# White Memorial Night Ride - 11/04/08



## bvibert (Nov 4, 2008)

Not wanting to let a little lack of light deter my RAW rides I geared up this morning to head out anyway.  I decided to hit White Memorial on the way home, since I was alone anyway.  The purpose of this ride was to simply log some miles.  I'm not at the point where I want to try anything remotely technical in the dark, by myself.  I was successful in my mission; logging around 12.7 miles in just under 2 hours.

I'm really enjoying having the headlight so that I have the option to ride even with it getting dark so early. 

Here's the track, not really a whole lot that hasn't been covered by previous tracks.
http://crankfire.com/trails/data.php?dataid=514


----------



## severine (Nov 4, 2008)

Nice!
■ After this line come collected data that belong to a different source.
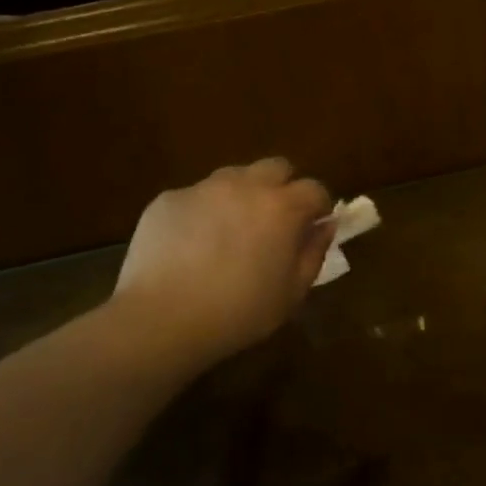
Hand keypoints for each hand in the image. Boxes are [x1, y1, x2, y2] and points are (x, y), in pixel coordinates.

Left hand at [113, 159, 333, 368]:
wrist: (161, 319)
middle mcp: (246, 185)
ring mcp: (204, 188)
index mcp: (282, 207)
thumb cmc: (238, 312)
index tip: (312, 227)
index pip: (315, 189)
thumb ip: (314, 253)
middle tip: (274, 222)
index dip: (318, 207)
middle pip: (276, 167)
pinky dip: (202, 213)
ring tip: (229, 232)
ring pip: (234, 177)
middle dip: (282, 188)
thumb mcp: (291, 294)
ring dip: (242, 195)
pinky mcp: (169, 198)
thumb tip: (325, 227)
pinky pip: (196, 196)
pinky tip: (190, 246)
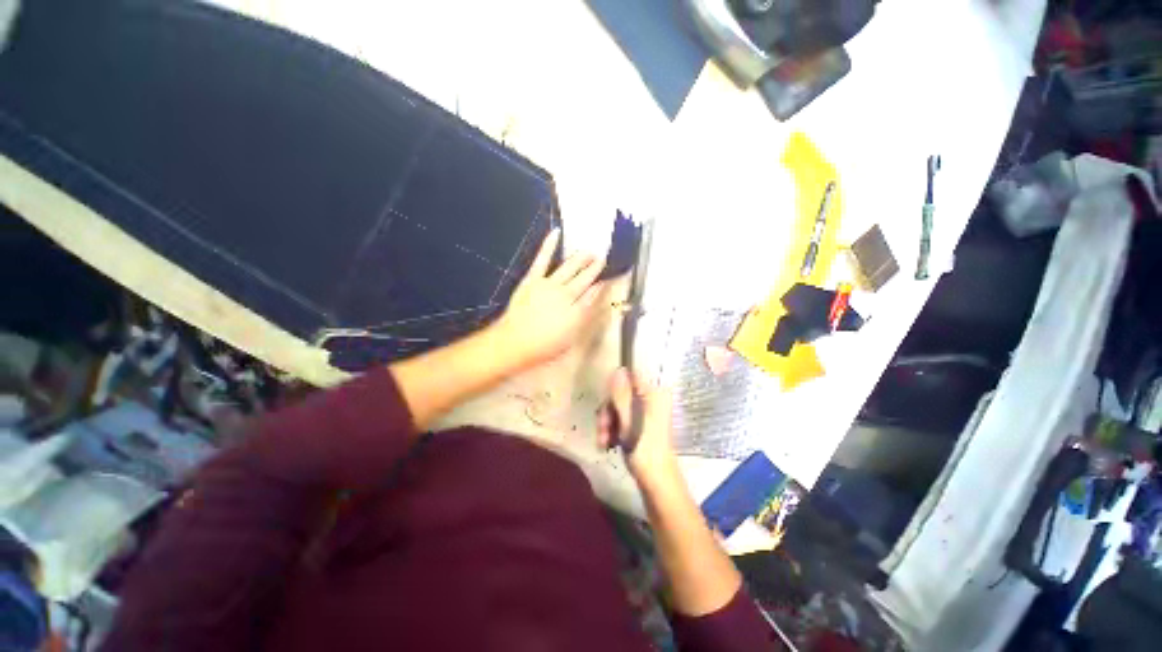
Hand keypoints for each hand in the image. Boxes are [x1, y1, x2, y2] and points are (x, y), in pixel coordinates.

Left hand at [494, 229, 606, 367]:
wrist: (514, 342)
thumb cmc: (544, 346)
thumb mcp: (571, 338)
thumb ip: (584, 317)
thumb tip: (594, 299)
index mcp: (576, 311)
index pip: (593, 294)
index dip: (601, 284)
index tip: (607, 277)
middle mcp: (566, 294)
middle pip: (584, 278)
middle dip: (594, 268)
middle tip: (602, 259)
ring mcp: (549, 284)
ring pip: (569, 267)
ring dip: (581, 259)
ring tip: (590, 252)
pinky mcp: (532, 279)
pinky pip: (542, 259)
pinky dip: (549, 245)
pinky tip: (556, 232)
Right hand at [598, 368, 678, 486]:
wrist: (656, 481)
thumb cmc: (644, 450)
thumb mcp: (629, 420)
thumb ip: (622, 394)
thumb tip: (618, 369)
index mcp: (654, 394)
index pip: (630, 378)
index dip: (614, 388)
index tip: (606, 405)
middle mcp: (651, 399)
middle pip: (620, 394)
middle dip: (608, 412)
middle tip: (602, 430)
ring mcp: (645, 413)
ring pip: (618, 408)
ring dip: (607, 423)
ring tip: (603, 441)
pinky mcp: (639, 424)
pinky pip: (621, 419)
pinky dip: (612, 430)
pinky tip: (607, 444)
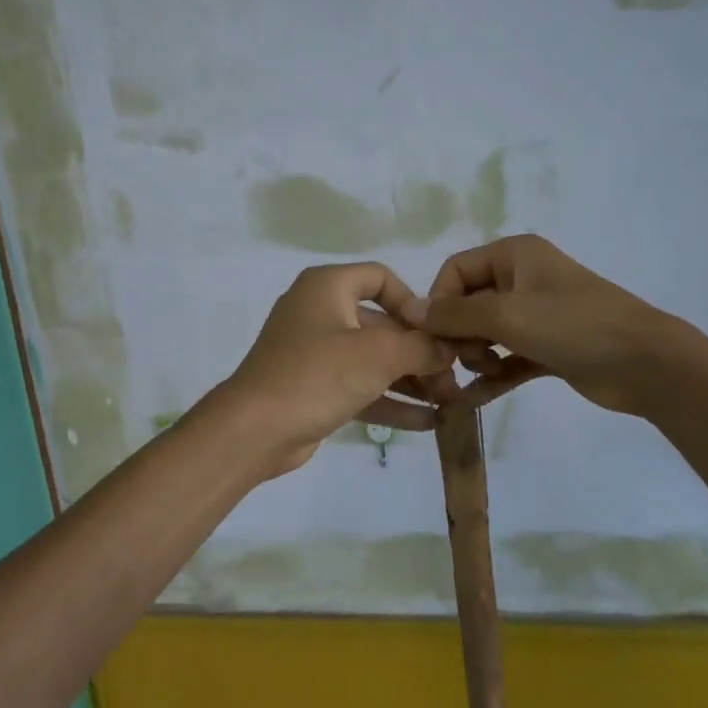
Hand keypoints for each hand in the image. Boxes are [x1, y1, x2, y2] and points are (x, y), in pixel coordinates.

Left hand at [218, 263, 454, 476]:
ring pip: (372, 359)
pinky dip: (389, 400)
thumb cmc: (317, 375)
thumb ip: (421, 346)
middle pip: (381, 323)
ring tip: (449, 402)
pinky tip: (427, 422)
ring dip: (410, 379)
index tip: (436, 333)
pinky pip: (359, 386)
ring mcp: (315, 352)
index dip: (413, 302)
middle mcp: (319, 312)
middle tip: (453, 377)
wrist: (254, 430)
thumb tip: (448, 348)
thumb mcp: (378, 354)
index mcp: (327, 286)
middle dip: (420, 351)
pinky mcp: (314, 388)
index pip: (380, 277)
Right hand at [403, 234, 701, 415]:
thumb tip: (413, 312)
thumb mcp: (507, 314)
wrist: (646, 364)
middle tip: (456, 363)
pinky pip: (507, 358)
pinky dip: (491, 375)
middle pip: (467, 303)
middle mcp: (522, 279)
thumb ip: (455, 314)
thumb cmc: (574, 326)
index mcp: (514, 255)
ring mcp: (536, 315)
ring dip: (473, 356)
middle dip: (456, 334)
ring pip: (485, 333)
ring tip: (479, 375)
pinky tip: (472, 400)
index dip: (439, 301)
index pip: (456, 270)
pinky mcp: (547, 348)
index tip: (436, 336)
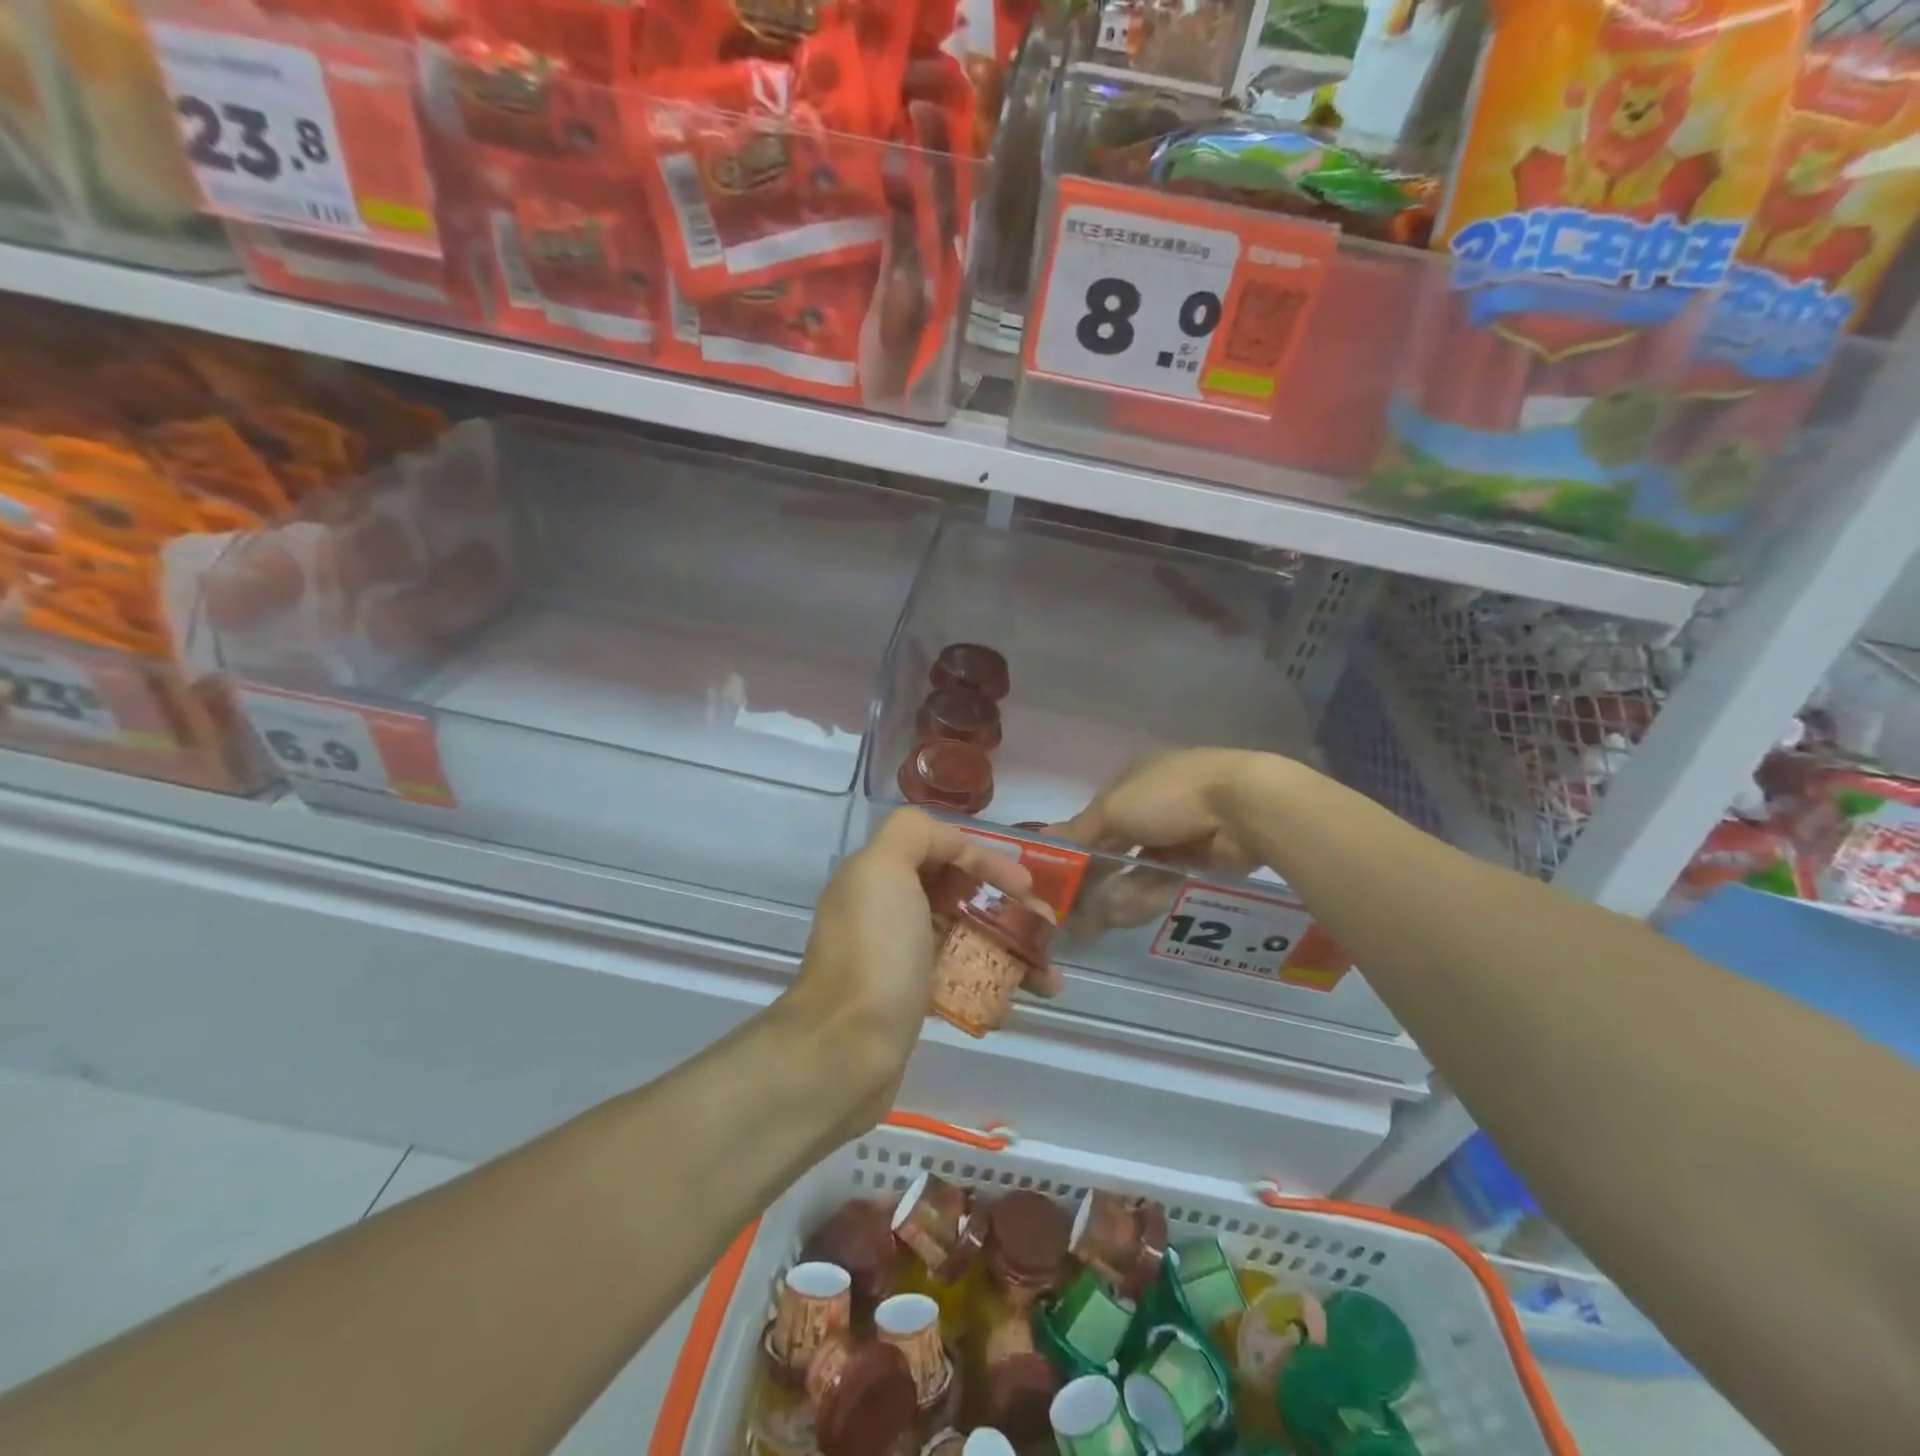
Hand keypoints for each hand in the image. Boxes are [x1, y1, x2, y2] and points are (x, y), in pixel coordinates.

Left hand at [786, 809, 1060, 1130]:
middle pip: (960, 894)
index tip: (1025, 887)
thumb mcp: (883, 870)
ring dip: (1012, 949)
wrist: (843, 1053)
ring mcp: (900, 958)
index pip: (941, 850)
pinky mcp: (912, 1000)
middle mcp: (887, 911)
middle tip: (1047, 931)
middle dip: (1008, 908)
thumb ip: (912, 834)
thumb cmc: (875, 955)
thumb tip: (950, 843)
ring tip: (1048, 978)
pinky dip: (995, 985)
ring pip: (967, 938)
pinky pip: (962, 980)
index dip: (986, 860)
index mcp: (879, 875)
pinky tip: (1020, 1001)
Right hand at [1047, 749, 1268, 934]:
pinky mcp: (1197, 862)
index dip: (1075, 850)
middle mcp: (1150, 808)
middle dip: (1092, 883)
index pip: (1093, 821)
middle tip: (1072, 917)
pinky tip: (1125, 915)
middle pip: (1113, 850)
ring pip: (1134, 871)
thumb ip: (1078, 830)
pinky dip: (1143, 897)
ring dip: (1114, 896)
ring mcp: (1175, 836)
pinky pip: (1161, 883)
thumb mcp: (1113, 809)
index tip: (1058, 881)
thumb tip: (1040, 841)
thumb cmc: (1170, 796)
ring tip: (1094, 926)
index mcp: (1130, 784)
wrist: (1244, 808)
Glad you had a chance to get out tonight!


----------



## Johnskiismore (Nov 4, 2008)

I like the report data, that is pretty cool!


----------



## Greg (Nov 5, 2008)

Nice job with the night pedaling.


----------



## powhunter (Nov 5, 2008)

Nice Brian!!!   Did you encounter any wild creatures??

steve


----------



## bvibert (Nov 5, 2008)

powhunter said:


> Nice Brian!!!   Did you encounter any wild creatures??
> 
> steve



No, but I'm not sure I would have seen them if there were.  I did hear the occasional rustling in the woods when I stopped though.  I was surprised to come across two other riders though.


----------



## o3jeff (Nov 5, 2008)

Post your next night ride and route in the Trip and Event forum so I can jump out of the bushes as you go by:-D


----------



## bvibert (Nov 5, 2008)

o3jeff said:


> Post your next night ride and route in the Trip and Event forum so I can jump out of the bushes as you go by:-D



Yeah, I'll get right on that. :roll:


----------



## severine (Nov 6, 2008)

o3jeff said:


> Post your next night ride and route in the Trip and Event forum so I can jump out of the bushes as you go by:-D


:lol: That would be pretty funny! Don't get eaten by a bear while you're waiting!


----------



## 2knees (Nov 6, 2008)

12.7 miles at night by yourself!!!! 

that's dedication.


----------



## bvibert (Nov 6, 2008)

2knees said:


> 12.7 miles at night by yourself!!!!
> 
> that's dedication.



I was surprised when it ended up being that many miles.  I was almost going to make it longer too... 

For those that don't know; it's all easy miles over there for the most part.  There's some good climbs, but it's all fire roads.


----------